After reviewing all of Eleanor’s competition footage, Annabeth turned towards her. "The arena is a false stage," she began. "It has rules, referees, and surrender. The real world offers no such luxuries. In a real fight, you would be dead if you lost. No surrender, no recovery... just death. Your survival will always be on the line, no matter how well you fought or how beautifully you used your abilities."
She paused, then added, "Your power is a gift, but you treat it like a crutch. When you face a problem, your first instinct is to channel more lightning, to push yourself into Overdrive, to rely on the Mental Lock to do the thinking for you. This tournament exposed the fatal flaw in that approach... what happens when you meet a wall your lightning cannot crack? You break your fist against it."

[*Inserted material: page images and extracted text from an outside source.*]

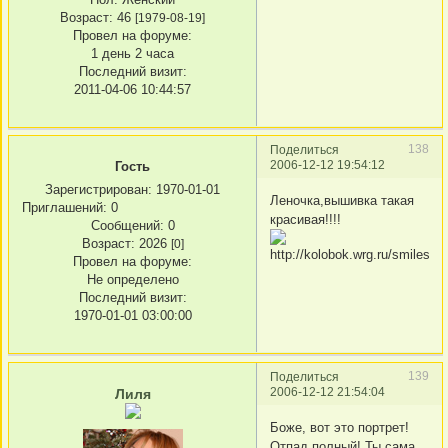
Возраст:
46
[1979-08-19]
Провел на форуме:
1 день 2 часа
Последний визит:
2011-04-06 10:44:57
138
Поделиться
2006-12-12 19:54:12
Гость
Зарегистрирован
: 1970-01-01
Леночка,вышивка такая
Приглашений:
0
красивая!!!!
Сообщений:
0
Возраст:
2026
[0]
Провел на форуме:
Не определено
Последний визит:
1970-01-01 03:00:00
139
Поделиться
2006-12-12 21:54:04
Лиля
Боже, вот это портрет!
Отпад полный! Ты сама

"Starting today," Annabeth declared, "we are rebuilding your combat paradigm from the ground up. You will learn to fight as if you have no powers beyond your body. You will learn to win with the body and mind you were born with."
She held up a single finger. "First, your mind. You possess the Mind Reaver bloodline, yet you fought like a common thug. Mind Acceleration is not just for slowing the world to react. It is for processing information... the grain of the floor, the shift of your opponent’s weight, the pattern of their breathing, the flicker in their eyes before they commit to a strike. You see these things, but you do not analyse them. You use the data to dodge, not to predict, control and manipulate. In the next training session you will use your mind power until exhaustion."
A second finger joined the first. "Second, your body. Your technique is adequate against lesser opponents, but it is built on the expectation that your enhanced speed and strength will bail you out. No more."
She produced four bands. "You will wear these from now on... ankles and wrists. Each of them weighs one kilogram. For the remaining days at the academy you will not remove them, except temporarily when facing a particularly dangerous opponent. They will also suppress your elemental abilities. You will relearn footwork, balance and leverage."
After some discussion about how Eleanor could improve her fighting prowess in a short time, Annabeth led her to the coliseum where their previous training session had been held.
When Eleanor had grasped the rhythm of free-hand movement, Annabeth shifted the lesson to environmental use. First, Eleanor had to work with the sand and stone of the coliseum floor, learning to turn footing into an ally rather than an obstacle. Then they moved to the boundaries. Annabeth had her run toward the wall, plant a foot high against the stone, and use the rebound to change direction at an impossible angle.
After a couple of hours, sweat streamed down Eleanor’s face, and her muscles trembled with a new kind of fatigue.
"The Feint," Annabeth said. "The war is won before the first blow lands. It is won here." She tapped her temple, then pointed at Eleanor’s eyes. "Your eyes are a weapon. Learn to lie with them."
They stood a few feet apart. "I will thrust a jab at your face. Get ready to block."
Annabeth’s shoulders twitched, her eyes flicking toward Eleanor’s forehead. Eleanor’s hands came up... but Annabeth’s fist never left its guard. It had been a complete feint.
"You opened your entire defence to a story I told you," Annabeth said. "Your torso is now exposed."
They practised for an hour on this alone... feinting with the eyes, with a slight drop of the shoulder, with an intake of breath. Eleanor learned to project intent toward one target while preparing to strike another. She learned to watch not just Annabeth’s hands, but the subtle tension in her feet, the distribution of her weight, the micro-expressions that betrayed true action from deception.
After more than five hours of training, Annabeth returned to the castle with an utterly exhausted Eleanor. After freshening up, Eleanor collapsed into a deep sleep in the guest room of the castle.